Supreme Court ruling sought in Assembly deadlock

Gov. Kenny Guinn and Attorney General Brian Sandoval filed a petition early this morning asking the Nevada Supreme Court to order lawmakers to pass a tax plan that properly funds the state budget.

"This is unprecedented in the state of Nevada," said Sandoval as he filed the petition just minutes after midnight. "We're asking the court to order the legislature to meet its constitutional obligation to balance the budget and fund education."

The petition specifically asks the court to find the Legislature in violation of the Nevada constitution for not funding K-12 education and approving a balanced budget to cover that cost by July 1. It asks the court to order lawmakers to pass a budget funding public education and to pass a tax plan "sufficient to defray the estimated expenses of the state" required by the state and education budgets.

And it asks the court to set a specific deadline for lawmakers to comply. Sandoval said what that deadline is would be up to the court.

Justice Bill Maupin said the court would issue an order spelling out how they intend to deal with the petition as soon as possible.

"This is on the front burner," he said pointing out that the court dealt quickly two years ago with the question of whether midnight adjournment could be extended an hour by using daylight savings time.

Sandoval said the petition doesn't specifically seek any punishment against the lawmakers but that, if they fail to get the job done, his office will be forced to seek tougher sanctions from the court.

"If they don't meet the mandates of the Supreme Court, our office will seek a hearing and discuss that."

He declined to go into the options, which could include directing the taxation department to raise certain taxes or taking sanctions against lawmakers.
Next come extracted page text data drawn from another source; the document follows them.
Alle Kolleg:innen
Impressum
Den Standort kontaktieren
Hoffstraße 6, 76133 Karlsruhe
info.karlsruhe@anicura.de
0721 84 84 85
The Nevada State Education Association is expected to join the legal battle today. Director Ken Lange said the teachers' union lawyers have been preparing legal arguments for two weeks and will almost certainly file either to make their arguments in an amicus brief or as a full intervener in the case.
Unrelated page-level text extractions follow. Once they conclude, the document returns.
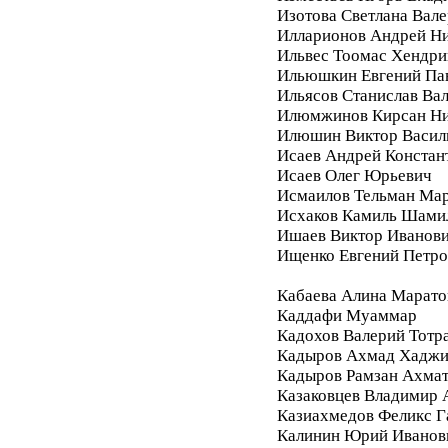
Изотова Светлана Вале
Илларионов Андрей Ни
Ильвес Тоомас Хендри
Ильюшкин Евгений Па
Ильясов Станислав Ва
Илюмжинов Кирсан Ни
Илюшин Виктор Васил
Исаев Андрей Констан
Исаев Олег Юрьевич
Исмаилов Тельман Ма
Исхаков Камиль Шами
Ишаев Виктор Иванов
Ищенко Евгений Петро
Кабаева Алина Марато
Каддафи Муаммар
Кадохов Валерий Тотр
Кадыров Ахмад Хадж
Кадыров Рамзан Ахма
Казаковцев Владимир 
Казиахмедов Феликс 
Калинин Юрий Иванов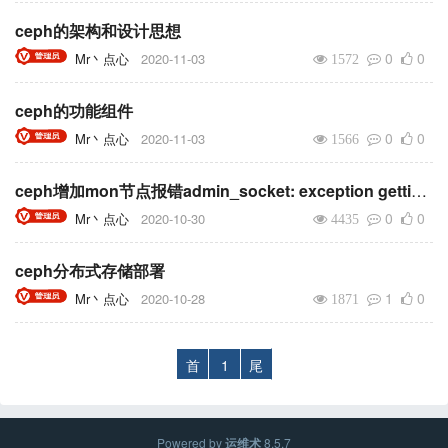
ceph的架构和设计思想
0
0
Mr丶点心
2020-11-03
1572
ceph的功能组件
0
0
Mr丶点心
2020-11-03
1566
ceph增加mon节点报错admin_socket: exception getting command descriptions: [Errno 2] No such file or directory
0
0
Mr丶点心
2020-10-30
4435
ceph分布式存储部署
1
0
Mr丶点心
2020-10-28
1871
首
1
尾
Powered by
运维术
8.5.7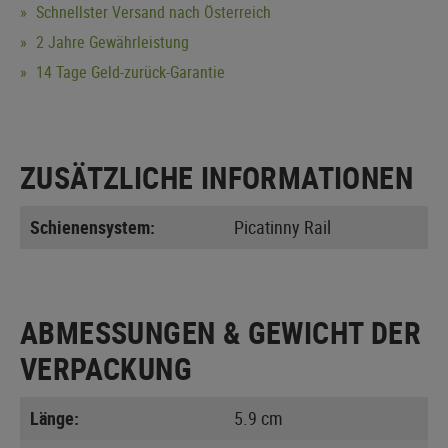
Schnellster Versand nach Österreich
2 Jahre Gewährleistung
14 Tage Geld-zurück-Garantie
ZUSÄTZLICHE INFORMATIONEN
Schienensystem:
Picatinny Rail
ABMESSUNGEN & GEWICHT DER
VERPACKUNG
Länge:
5.9 cm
Lange said opponents of the tax package have "displayed a smarmy indifference to the consequence of their actions while exhibiting a profound ignorance of their duties and responsibilities."

Saying the teachers union won't forget, he added that "we believe it is very likely the next session will also see freshmen in most of those seats."
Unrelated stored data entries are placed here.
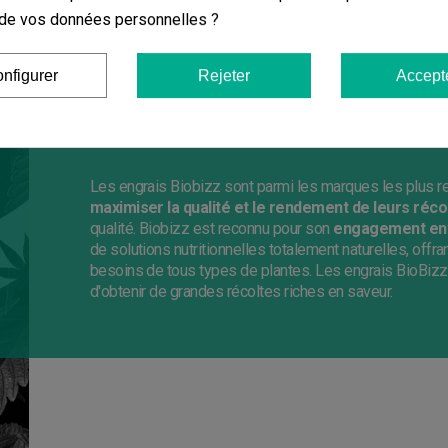
on de vos données personnelles ?
Achetez des e
nfigurer
Rejeter
Accept
Biobizz au mei
Les engrais Biobizz sont parmi les marques les plus re
maximiser la qualité et le rendement de leurs réco
qualité. Biobizz est reconnu pour son
engagement env
de solutions nutritionnelles totalement naturelles, off
besoins de tous types de plantes. Les engrais BioBiz
d'obtenir de grandes récoltes riches en saveur.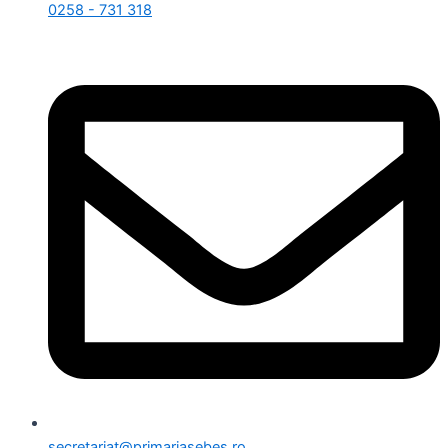
0258 - 731 318
secretariat@primariasebes.ro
This quarter's payment to the school districts was released to the school districts Monday -- a total of more than $60 million statewide.

But without a funding bill, the controller's office will be unable to make the next payment in August, leaving school districts short of funding.

Senators Tuesday distanced themselves from the Assembly, passing a resolution that tells the court the upper house has complied with the requirements of Nevada's constitution by passing state and education budget bills as well as a tax plan sufficient to fund them.

Majority Leader Bill Raggio, R-Reno, expressed frustration with the tax hard liners.

"For some time, some of the leadership hasn't even wanted to sit and discuss this," he said. "It's been 'our way or no way.'"

Minority Leader Dina Titus, D-Las Vegas, said she was "discouraged, disappointed and dismayed that the state can be held hostage by a few people who represent special interests."

"This body did compromise," she said. "I didn't like everything in the budget. I didn't like everything in the tax package. But by the time the process was over, I realized we are here to represent all the people of Nevada. We did that and I'm proud of it."

But Sen. Mark Amodei, R-Carson City, had pointed criticism for what he believes was interference in getting a compromise from the Assembly from "one of the major industries in this state." He said gaming's demands some version of a gross receipts tax be included in the tax plan helped prevent a deal because that tax can't get through either house.

"They may not even have a majority in this house for gross receipts," he said.

Both the Senate and Assembly adjourned, which saves about $8,000 a day in legislator salaries. The cost of the special session has been one recurring issue during the debate. The first 10-day special session earlier in June cost a total of $223,000.

Lawmakers will return either when Raggio and Speaker Richard Perkins, D-Henderson, have some deal worked out with the tax hard liners or when ordered to by the supreme court.